*TESTO PROPOSTO*
Mentre diceva no a questo commovente postulante, Alfonso tentava di strapparne un altro alla dedizione di Arcangela e di Ippolita sorelle di Giffoni, tutto cuore e attenzione per il fratello - la loro gloria! - Nicola Maria Celestino de Robertis, 25 anni, bell’avvocato buon tipo di cristiano dalla messa quotidiana. La missione era passata e ripassata per le sue parti e nel febbraio 1744 Don Celestino, partecipando a un ritiro a Ciorani, sentì la spada di Dio entrare, per dir così, nella sua carne. Iniziò una lunga corrispondenza con il P. de Liguori che lo sosteneva, lo rilanciava, lo pressava:

“Sia laudato il SS. Sacramento e Maria Immacolata! Essendomi pervenuta la notizia della buona risoluzione o inclinazione che V. S. aveva circa la sua vocazione, mi sono alquanto forte maravigliato che V. S. ha voluto comunicarla agli altri e non a me... il demonio in questi affari, quando non può arrivare a distogliere, almeno procura di far pigliare tempo lungo, perché così gli è riuscito più volte di far perdere a tanti le vocazioni più belle” (15 marzo 1744).

*MATERIALE FORNITO*
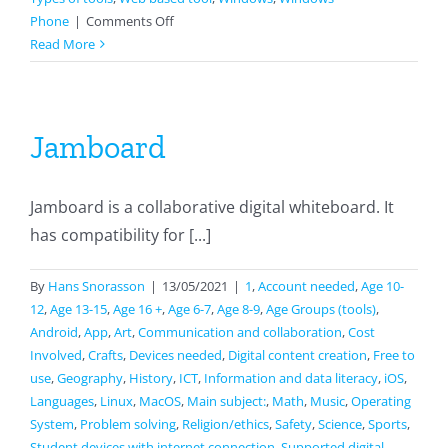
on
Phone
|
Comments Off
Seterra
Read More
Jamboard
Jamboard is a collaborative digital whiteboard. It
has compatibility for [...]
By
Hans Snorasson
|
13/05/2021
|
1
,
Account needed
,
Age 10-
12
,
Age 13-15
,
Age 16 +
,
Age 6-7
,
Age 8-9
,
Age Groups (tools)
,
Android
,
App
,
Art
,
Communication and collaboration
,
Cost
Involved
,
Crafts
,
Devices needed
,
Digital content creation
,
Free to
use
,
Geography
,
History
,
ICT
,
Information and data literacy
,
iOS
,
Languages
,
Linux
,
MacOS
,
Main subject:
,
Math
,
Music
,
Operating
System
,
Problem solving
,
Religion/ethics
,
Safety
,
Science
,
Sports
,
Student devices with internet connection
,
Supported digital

==

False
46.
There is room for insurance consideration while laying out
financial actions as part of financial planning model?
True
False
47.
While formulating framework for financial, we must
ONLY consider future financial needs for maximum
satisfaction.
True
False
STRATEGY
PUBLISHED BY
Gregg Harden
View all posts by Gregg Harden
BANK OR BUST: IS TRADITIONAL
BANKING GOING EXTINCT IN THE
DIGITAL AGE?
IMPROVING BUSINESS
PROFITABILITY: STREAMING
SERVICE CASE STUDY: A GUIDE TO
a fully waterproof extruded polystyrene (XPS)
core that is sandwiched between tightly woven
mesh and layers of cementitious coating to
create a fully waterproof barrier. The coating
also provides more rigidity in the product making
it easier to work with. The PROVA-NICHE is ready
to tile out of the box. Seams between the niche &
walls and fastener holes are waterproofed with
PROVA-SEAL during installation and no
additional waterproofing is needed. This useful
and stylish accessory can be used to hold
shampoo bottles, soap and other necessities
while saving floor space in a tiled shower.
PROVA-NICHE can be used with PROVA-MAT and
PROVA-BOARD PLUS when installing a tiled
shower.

*COSA SI CHIEDE*
**a.** Rispondi a queste domande sul brano dedicato a Celestino de Robertis:
(i) Quanti anni aveva Nicola Maria Celestino de Robertis?
(ii) In quale mese e anno partecipò a un ritiro a Ciorani?
(iii) Che data porta la lettera citata alla fine?
**b.** Prosegui il brano su Celestino de Robertis a partire dalla fine della lettera citata.
I dati costituiscono materiale a sé, separato dal testo proposto.

*RISPOSTE AI COMPITI*
**a.**
(i) Aveva 25 anni.
(ii) Nel febbraio 1744.
(iii) Il 15 marzo 1744.

**b.**
“Subito che può, non perda nemmeno un momento di tempo a venire. V. S. non sarebbe il primo che sarebbe qui ricevuto da secolare e senza alcun Ordine, sempreché vi sono le condizioni convenienti e !a volontà risoluta di esser tutto di Dio. Tra pochi giorni sappia che qui si sono ricevuti più soggetti, partiti di casa loro senza dir niente a’ parenti, a’ quali affatto non siamo obbligati, in queste vocazioni, a manifestar le nostre risoluzioni; anzi, col manifestarcele, vi è gran pericolo di perder la vocazione, e colla vocazione la protezione di Dio e la salute eterna.

Si metta dunque sotto i piedi ogni tenerezza de’ parenti, e faccia animo: Dio lo chiama, non a qualche posto di terra, ma al gran posto di santo... Animo dunque, e pensi che, per questo Dio così amabile e che ha fatto tanto per l’anima vostra, ogni cosa che si fa, anche il dar la vita, è poco...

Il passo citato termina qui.